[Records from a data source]
· · · ·

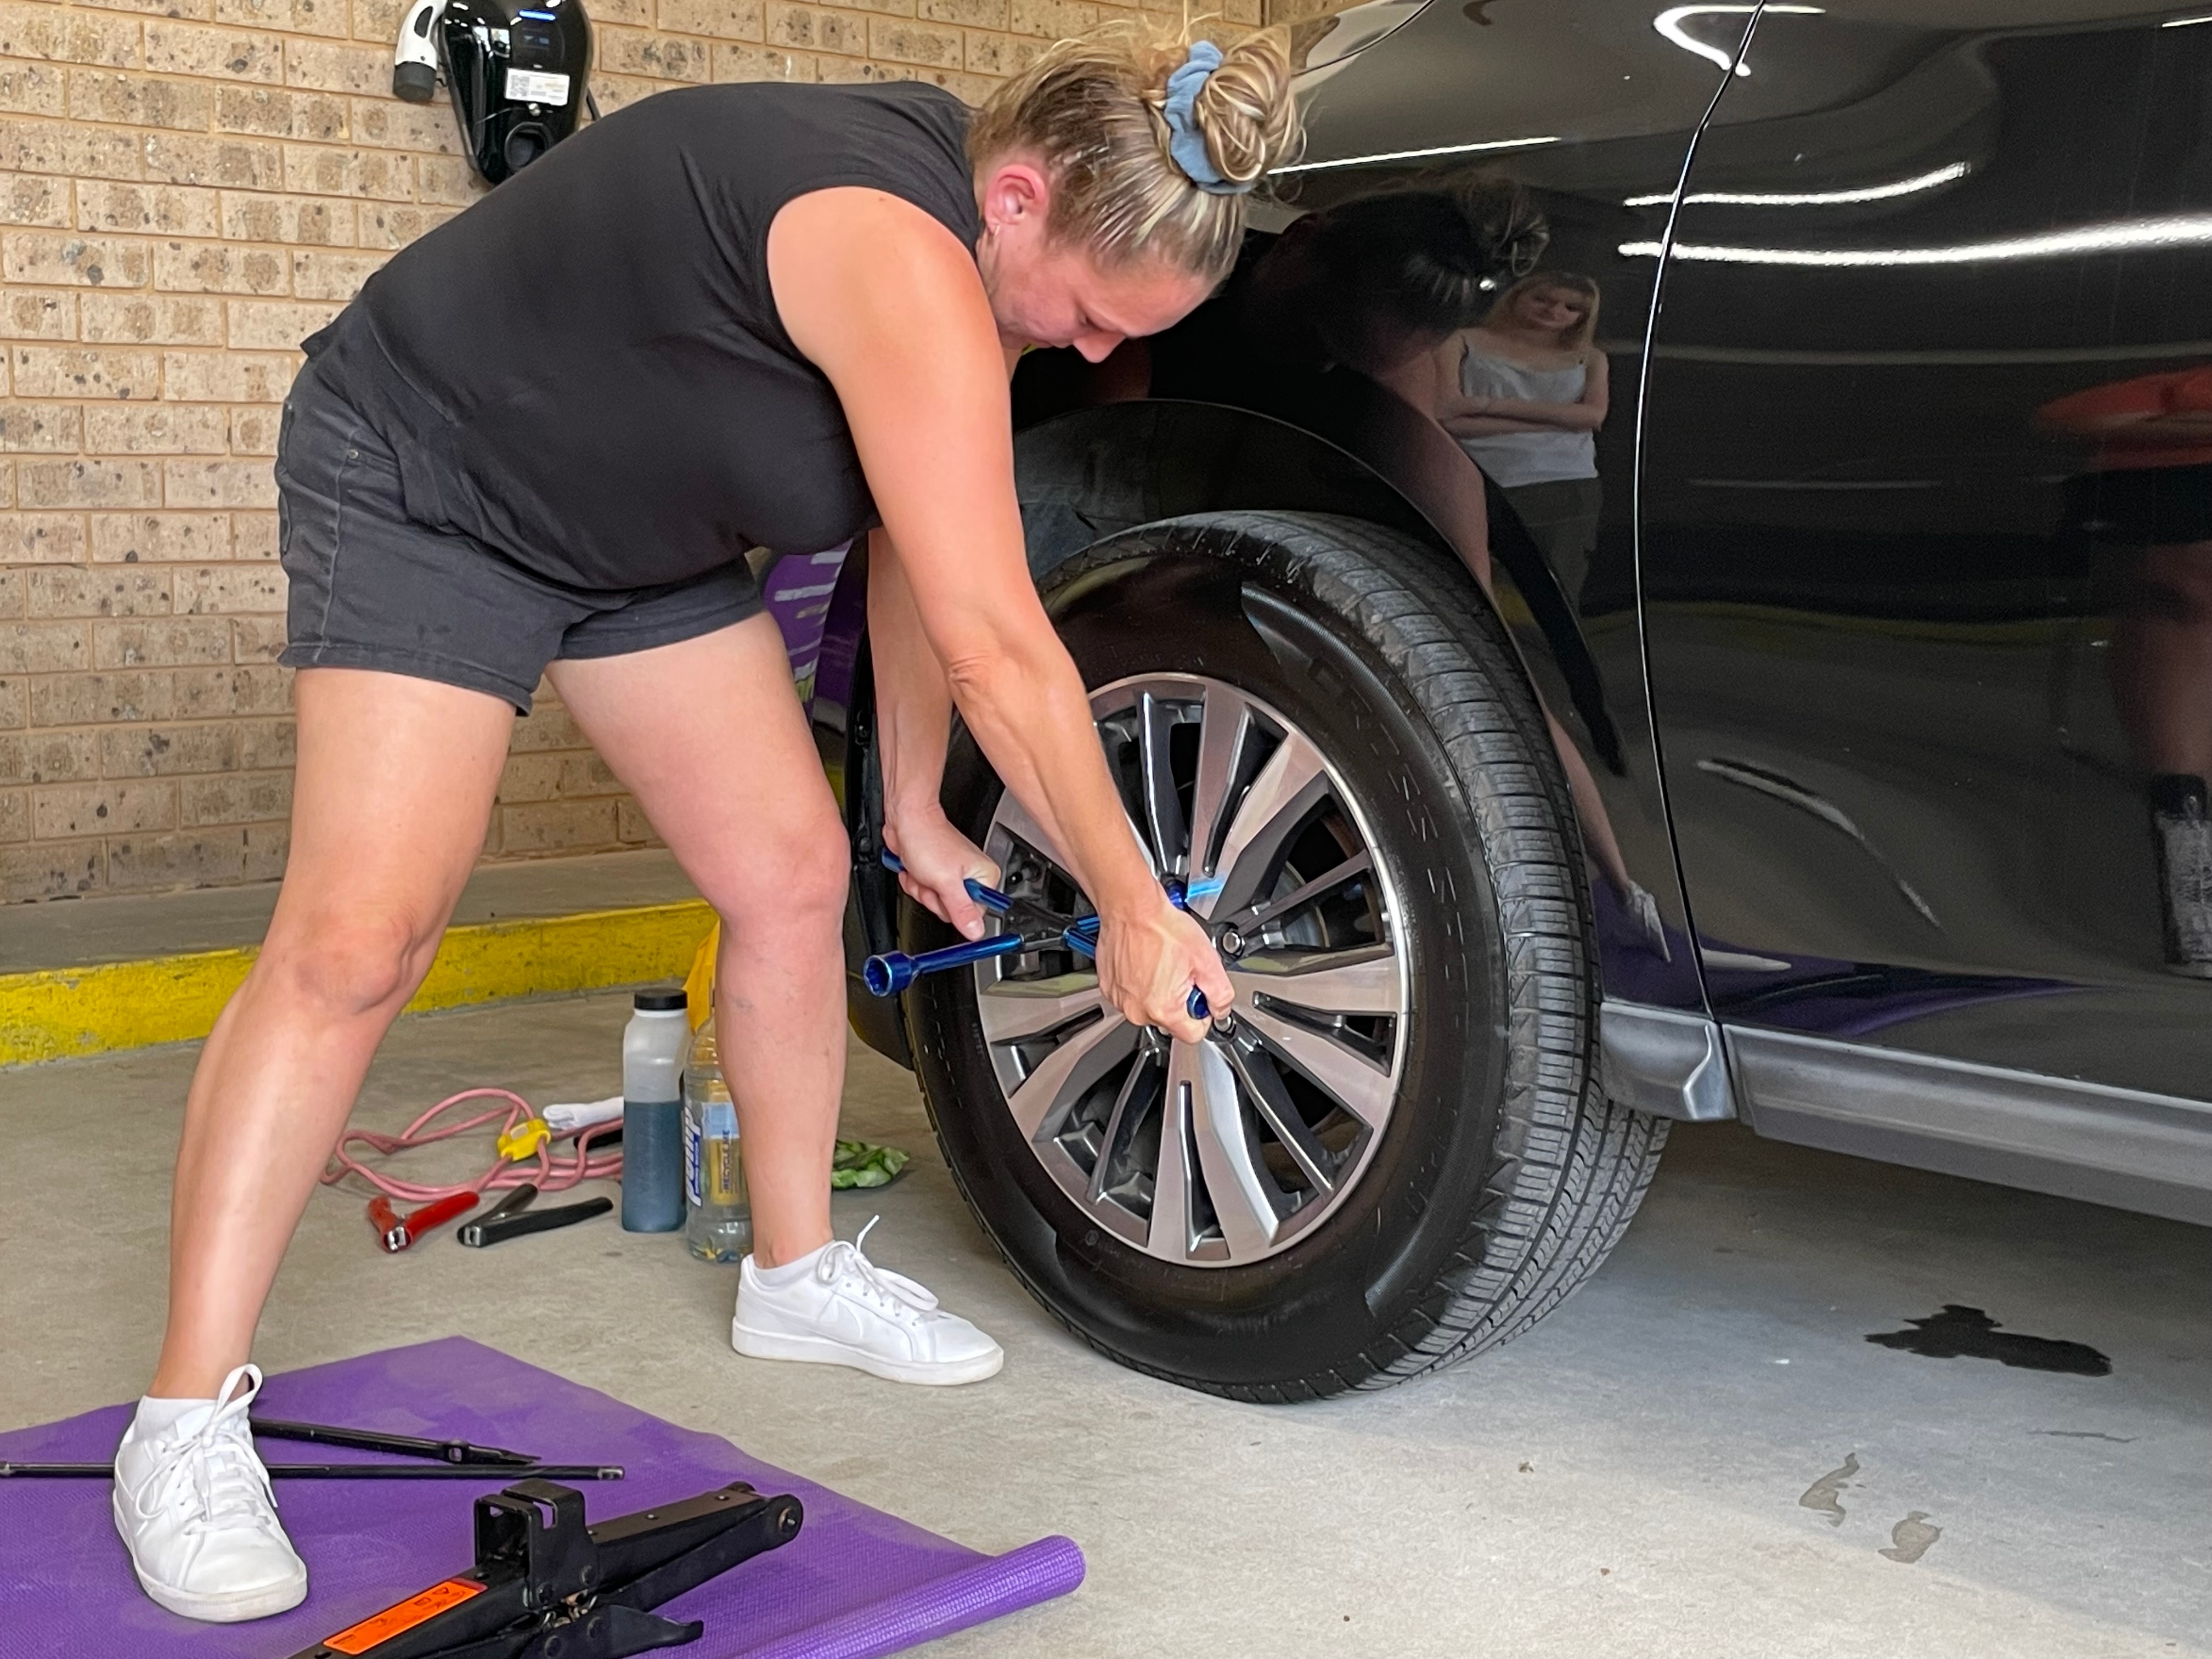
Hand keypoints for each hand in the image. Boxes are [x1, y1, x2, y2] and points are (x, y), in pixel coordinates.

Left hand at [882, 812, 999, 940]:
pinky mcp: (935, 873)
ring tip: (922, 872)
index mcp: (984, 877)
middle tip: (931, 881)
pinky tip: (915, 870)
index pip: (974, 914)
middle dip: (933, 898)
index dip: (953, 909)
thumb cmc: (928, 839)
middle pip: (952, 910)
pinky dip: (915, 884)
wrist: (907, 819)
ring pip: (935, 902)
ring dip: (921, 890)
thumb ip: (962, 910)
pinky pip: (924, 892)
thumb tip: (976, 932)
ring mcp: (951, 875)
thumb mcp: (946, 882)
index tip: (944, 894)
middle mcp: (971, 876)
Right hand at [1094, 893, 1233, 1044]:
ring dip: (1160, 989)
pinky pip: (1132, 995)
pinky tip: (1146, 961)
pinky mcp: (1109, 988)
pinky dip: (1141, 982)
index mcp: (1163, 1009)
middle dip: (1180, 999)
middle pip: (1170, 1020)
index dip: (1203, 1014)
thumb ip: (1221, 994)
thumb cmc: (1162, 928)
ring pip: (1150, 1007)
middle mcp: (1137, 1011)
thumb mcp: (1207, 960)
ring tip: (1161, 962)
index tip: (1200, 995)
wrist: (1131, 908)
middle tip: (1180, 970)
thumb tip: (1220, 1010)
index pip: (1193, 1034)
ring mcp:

· · · ·

## Task statement
Look back at the entries above. Retype the line with "pinky mcp: (1109, 988)", the line with "thumb mcp: (1207, 960)", and all lines in between.

## Task response
pinky mcp: (1109, 988)
pinky dip: (1141, 982)
index mcp: (1163, 1009)
middle dip: (1180, 999)
middle pip: (1170, 1020)
index dip: (1203, 1014)
thumb ip: (1221, 994)
thumb cmc: (1162, 928)
ring pip: (1150, 1007)
middle mcp: (1137, 1011)
thumb mcp: (1207, 960)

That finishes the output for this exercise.